◆ Task prompt:
Please copy all of the entries exactly, but drop every picture.

◆ Input data:

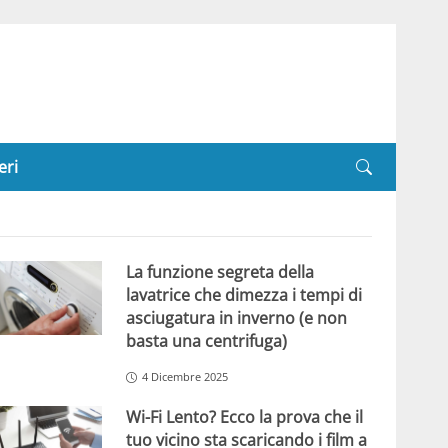
eri
La funzione segreta della
lavatrice che dimezza i tempi di
asciugatura in inverno (e non
basta una centrifuga)
4 Dicembre 2025
Wi-Fi Lento? Ecco la prova che il
tuo vicino sta scaricando i film a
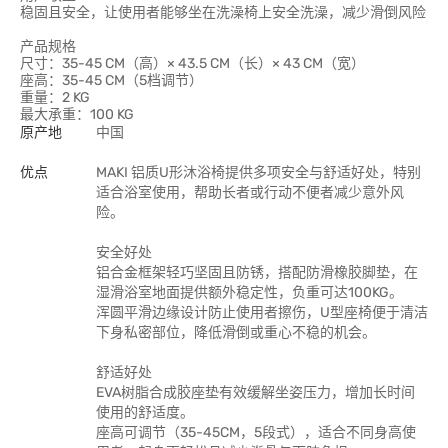
稳固且安全，让使用者能够坐在洗澡椅上安全洗澡，减少滑倒风险
产品规格
尺寸：35-45 CM（高）× 43.5 CM（长）× 43 CM（宽）
座高：35-45 CM（5档调节）
重量：2 KG
最大承重：100 KG
原产地
中国
优点
MAKI 铝质U形沐浴椅提供多项安全与舒适好处，特别
适合浴室使用，帮助长者或行动不便者减少意外风
险。
安全好处
铝合金框架轻巧坚固且防锈，搭配防滑橡胶脚垫，在
湿滑浴室地面提供额外稳定性，负重可达100KG。
浑圆平滑边缘设计防止使用者擦伤，U型座椅便于清洁
下身私密部位，降低滑倒或重心不稳的机会。
舒适好处
EVA树脂合成胶座垫有效缓解坐姿压力，增加长时间
使用的舒适度。
座高可调节（35-45CM，5段式），适合不同身高使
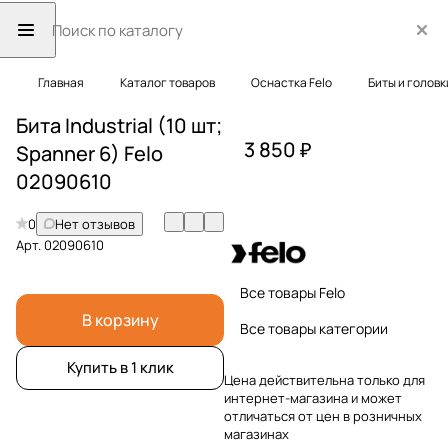
Главная
Каталог товаров
Оснастка Felo
Биты и головк
Бита Industrial (10 шт;
3 850 ₽
Spanner 6) Felo
02090610
0
Нет отзывов
Арт.
02090610
Все товары Felo
В корзину
Все товары категории
Купить в 1 клик
Цена действительна только для
интернет-магазина и может
отличаться от цен в розничных
магазинах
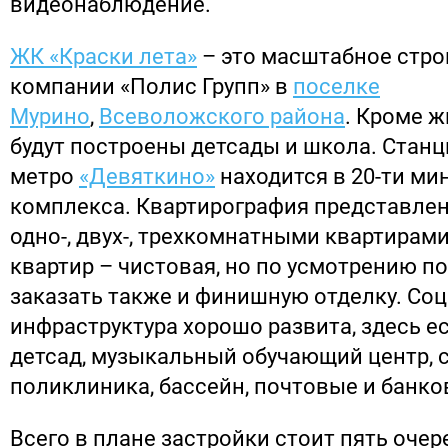
видеонаблюдение.
ЖК «Краски лета»
– это масштабное стро
компании «Полис Групп» в
поселке
Мурино
,
Всеволожского района
. Кроме 
будут построены детсады и школа. Станц
метро
«Девяткино»
находится в 20-ти мин
комплекса. Квартирография представлен
одно-, двух-, трехкомнатными квартирами
квартир – чистовая, но по усмотрению п
заказать также и финишную отделку. Со
инфраструктура хорошо развита, здесь е
детсад, музыкальный обучающий центр, 
поликлиника, бассейн, почтовые и банко
Всего в плане застройки стоит пять очер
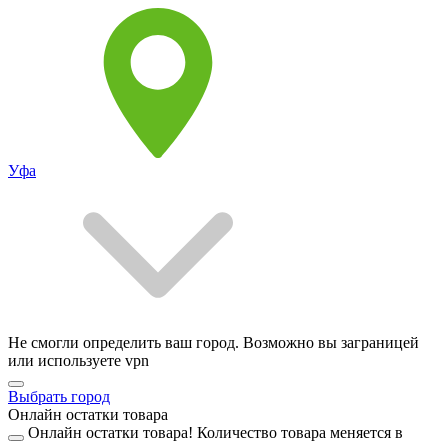
Уфа
Не смогли определить ваш город. Возможно вы заграницей
или используете vpn
Выбрать город
Онлайн остатки товара
Онлайн остатки товара!
Количество товара меняется в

◆ Answer box:
eri
La funzione segreta della
lavatrice che dimezza i tempi di
asciugatura in inverno (e non
basta una centrifuga)
4 Dicembre 2025
Wi-Fi Lento? Ecco la prova che il
tuo vicino sta scaricando i film a
稳固且安全，让使用者能够坐在洗澡椅上安全洗澡，减少滑倒风险
产品规格
尺寸：35-45 CM（高）× 43.5 CM（长）× 43 CM（宽）
座高：35-45 CM（5档调节）
重量：2 KG
最大承重：100 KG
原产地
中国
优点
MAKI 铝质U形沐浴椅提供多项安全与舒适好处，特别
适合浴室使用，帮助长者或行动不便者减少意外风
险。
安全好处
铝合金框架轻巧坚固且防锈，搭配防滑橡胶脚垫，在
湿滑浴室地面提供额外稳定性，负重可达100KG。
浑圆平滑边缘设计防止使用者擦伤，U型座椅便于清洁
下身私密部位，降低滑倒或重心不稳的机会。
舒适好处
EVA树脂合成胶座垫有效缓解坐姿压力，增加长时间
使用的舒适度。
座高可调节（35-45CM，5段式），适合不同身高使
Главная
Каталог товаров
Оснастка Felo
Биты и головк
Бита Industrial (10 шт;
3 850 ₽
Spanner 6) Felo
02090610
0
Нет отзывов
Арт.
02090610
Все товары Felo
В корзину
Все товары категории
Купить в 1 клик
Цена действительна только для
интернет-магазина и может
отличаться от цен в розничных
магазинах
видеонаблюдение.
ЖК «Краски лета»
– это масштабное стро
компании «Полис Групп» в
поселке
Мурино
,
Всеволожского района
. Кроме 
будут построены детсады и школа. Станц
метро
«Девяткино»
находится в 20-ти мин
комплекса. Квартирография представлен
одно-, двух-, трехкомнатными квартирами
квартир – чистовая, но по усмотрению п
заказать также и финишную отделку. Со
инфраструктура хорошо развита, здесь е
детсад, музыкальный обучающий центр, 
поликлиника, бассейн, почтовые и банко
Всего в плане застройки стоит пять очер
Уфа
Не смогли определить ваш город. Возможно вы заграницей
или используете vpn
Выбрать город
Онлайн остатки товара
Онлайн остатки товара!
Количество товара меняется в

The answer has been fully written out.